In January of 2021, Emotet was disrupted by international law enforcement efforts. After a hiatus, the malware reappeared later in the year, and was reportedly used to install Cobalt Strike Beacon payloads directly.

If this newly observed behavior is an indication of a business model evolving to cater to ransomware actors, Emotet could pose increased risk to a wider range of industry verticals and business sizes.

 

The Details

DarkCubed has been tracking infrastructure used to distribute malicious email by the Emotet botnet since its resurgence last year. This malspam often originates from servers maintained by Internet hosting companies, which the Emotet group, either by legit purchase or illicit takeover, use to both send out malicious code to victims via email, and control said malicious code, enabling it to download additional malware onto victim machines from these 3rd-party hosted servers.

For example, one of the largest sources of Emotet malspam observed by Dark Cubed in recent months, is a virtual private server (likely compromised) hosted by a Bulgarian cloud hosting provider. This web server reportedly served as a command-and-control server for Emotet, Dridex malware, Bitpaymer ransomware.

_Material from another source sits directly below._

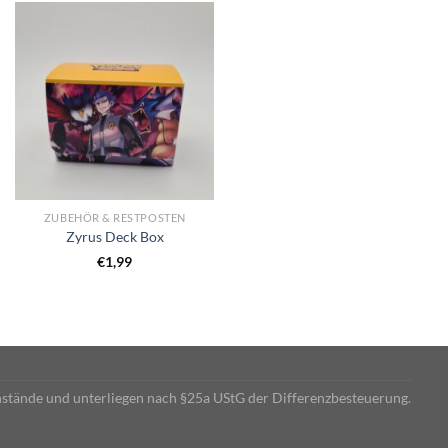
ZUBEHÖR & RESTPOSTEN
Zyrus Deck Box
€
1,99
nstände und unterliegen nach §25a UStG der Differenzbesteuerung.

Nexuses between the groups associated with the above-mentioned malware have been hypothesized by researchers due to similarities in the loader used by Emotet, Dridex, and BitPaymer.

There may be other links between these groups as well, according to the National CyberSecurity Agency of France (ANSSI):

Evil Corp appears to call on the operators of Emotet (Mummy Spider, Mealybug, TA542) to deliver Dridex as a second payload within the IS that they have already compromised. The operators of TrickBot (Wizard Spider) have the same modus operandi. (THE MALWARE DRIDEX: ORIGINS AND USES)

Nevertheless, a connection between cloud hosted infrastructure used to distribute Emotet-dropping maldocs via email, and servers subsequently used to control Emotet once loaded onto victim machines, is clear, particularly when observations of inbound SMTP activity from Emotet command-and-control servers are cross-referenced against public reporting.

Although the Emotet malware has extensible malware-spamming capabilities, allowing infected devices to propagate the malware via email, compromised or purchased hosted servers, as mentioned above, would be necessary to seed new campaigns.

Once propagated to an initial set of victims, the malspam capabilities of Emotet infections can be leveraged and in cases, may be detected.

Dark Cubed for example, has leveraged behavioral characteristics of the Emotet spambot module to identify infected machines, such as the series of unusual DNS queries issued by the spambot on start-up, as a check for spam filtering.

Recently, Dark Cubed has observed Emotet distributing Qbot, Dridex, Trickbot and potentially unidentified malware beaconing to a sinkholed domain.

Using Dark Cubed’s blocklist to prevent inbound SMTP traffic from known Emotet infrastructure may significantly reduce risk from this malware and the menagerie of additional threats it’s used to deliver.